Work task:
Find each line below that includes "buttons", then copy it.

Supplied information:
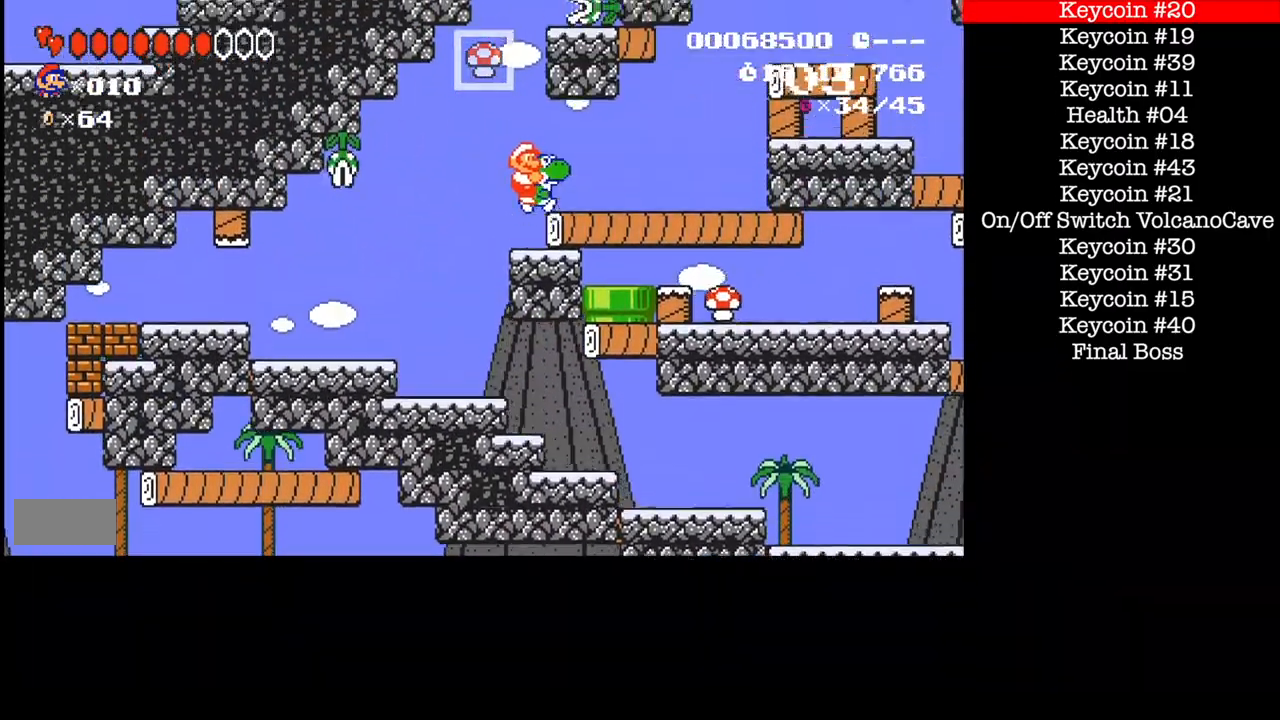
Gameplay with a controller (Nintendo layout); each line is a JSON object with the inputs held at the frame after it. "events" lists button and stick changes between this image and that frame as [ms after this image, input, new state], when the widget could be followed in between. Not read: L3 R1 R3.
{"buttons": ["B", "DPAD_RIGHT"], "events": [[468, "A", "up"]]}
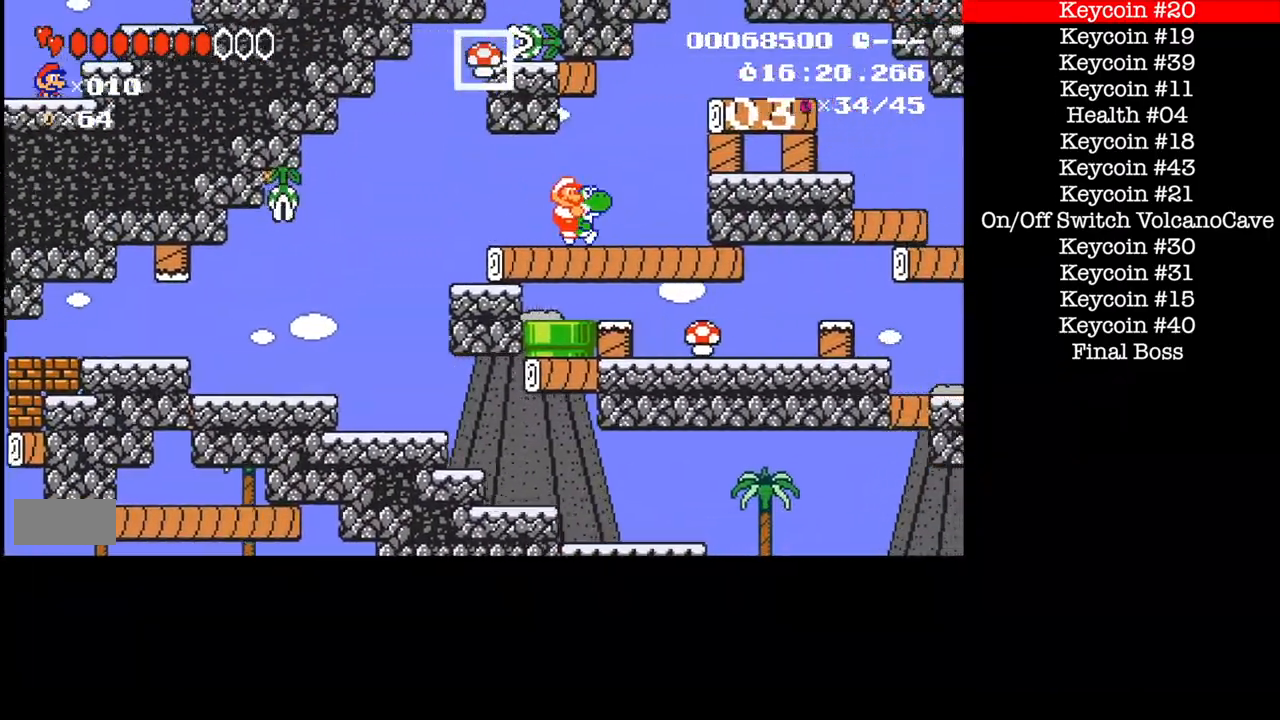
{"buttons": ["B", "DPAD_RIGHT"], "events": [[167, "A", "down"], [334, "A", "up"]]}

Answer to the exercise:
{"buttons": ["B", "DPAD_RIGHT"], "events": [[468, "A", "up"]]}
{"buttons": ["B", "DPAD_RIGHT"], "events": [[167, "A", "down"], [334, "A", "up"]]}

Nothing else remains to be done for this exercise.